---- Records supplied

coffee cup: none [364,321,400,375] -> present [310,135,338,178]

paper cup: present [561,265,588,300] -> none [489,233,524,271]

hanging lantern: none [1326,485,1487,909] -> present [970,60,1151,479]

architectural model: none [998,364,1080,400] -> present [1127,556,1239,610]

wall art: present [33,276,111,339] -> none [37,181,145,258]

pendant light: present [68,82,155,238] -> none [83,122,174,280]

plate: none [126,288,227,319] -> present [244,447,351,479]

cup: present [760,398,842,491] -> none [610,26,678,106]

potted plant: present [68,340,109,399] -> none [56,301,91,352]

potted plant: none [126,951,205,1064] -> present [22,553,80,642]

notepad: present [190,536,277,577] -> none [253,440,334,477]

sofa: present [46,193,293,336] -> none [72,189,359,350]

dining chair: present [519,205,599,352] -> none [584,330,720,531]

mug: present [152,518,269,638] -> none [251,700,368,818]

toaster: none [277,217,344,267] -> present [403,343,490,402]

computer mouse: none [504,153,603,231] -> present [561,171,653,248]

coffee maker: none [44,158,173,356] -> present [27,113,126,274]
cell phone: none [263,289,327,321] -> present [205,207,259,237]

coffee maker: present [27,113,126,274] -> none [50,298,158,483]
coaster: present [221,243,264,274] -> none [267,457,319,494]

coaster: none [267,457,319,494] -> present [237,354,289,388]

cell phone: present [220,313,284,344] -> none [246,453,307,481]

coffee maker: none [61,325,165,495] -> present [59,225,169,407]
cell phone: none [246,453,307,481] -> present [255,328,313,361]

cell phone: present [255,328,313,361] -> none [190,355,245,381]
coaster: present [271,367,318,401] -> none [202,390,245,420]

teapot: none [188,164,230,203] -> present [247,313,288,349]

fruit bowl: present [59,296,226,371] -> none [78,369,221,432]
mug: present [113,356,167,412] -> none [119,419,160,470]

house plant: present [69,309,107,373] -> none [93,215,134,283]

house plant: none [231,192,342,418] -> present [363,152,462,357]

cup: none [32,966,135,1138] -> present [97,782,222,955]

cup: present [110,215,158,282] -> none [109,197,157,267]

--------

[Task prompt] Copy every record again, keeping each word unchanged.

[Output of the task]
coffee cup: none [364,321,400,375] -> present [310,135,338,178]

paper cup: present [561,265,588,300] -> none [489,233,524,271]

hanging lantern: none [1326,485,1487,909] -> present [970,60,1151,479]

architectural model: none [998,364,1080,400] -> present [1127,556,1239,610]

wall art: present [33,276,111,339] -> none [37,181,145,258]

pendant light: present [68,82,155,238] -> none [83,122,174,280]

plate: none [126,288,227,319] -> present [244,447,351,479]

cup: present [760,398,842,491] -> none [610,26,678,106]

potted plant: present [68,340,109,399] -> none [56,301,91,352]

potted plant: none [126,951,205,1064] -> present [22,553,80,642]

notepad: present [190,536,277,577] -> none [253,440,334,477]

sofa: present [46,193,293,336] -> none [72,189,359,350]

dining chair: present [519,205,599,352] -> none [584,330,720,531]

mug: present [152,518,269,638] -> none [251,700,368,818]

toaster: none [277,217,344,267] -> present [403,343,490,402]

computer mouse: none [504,153,603,231] -> present [561,171,653,248]

coffee maker: none [44,158,173,356] -> present [27,113,126,274]
cell phone: none [263,289,327,321] -> present [205,207,259,237]

coffee maker: present [27,113,126,274] -> none [50,298,158,483]
coaster: present [221,243,264,274] -> none [267,457,319,494]

coaster: none [267,457,319,494] -> present [237,354,289,388]

cell phone: present [220,313,284,344] -> none [246,453,307,481]

coffee maker: none [61,325,165,495] -> present [59,225,169,407]
cell phone: none [246,453,307,481] -> present [255,328,313,361]

cell phone: present [255,328,313,361] -> none [190,355,245,381]
coaster: present [271,367,318,401] -> none [202,390,245,420]

teapot: none [188,164,230,203] -> present [247,313,288,349]

fruit bowl: present [59,296,226,371] -> none [78,369,221,432]
mug: present [113,356,167,412] -> none [119,419,160,470]

house plant: present [69,309,107,373] -> none [93,215,134,283]

house plant: none [231,192,342,418] -> present [363,152,462,357]

cup: none [32,966,135,1138] -> present [97,782,222,955]

cup: present [110,215,158,282] -> none [109,197,157,267]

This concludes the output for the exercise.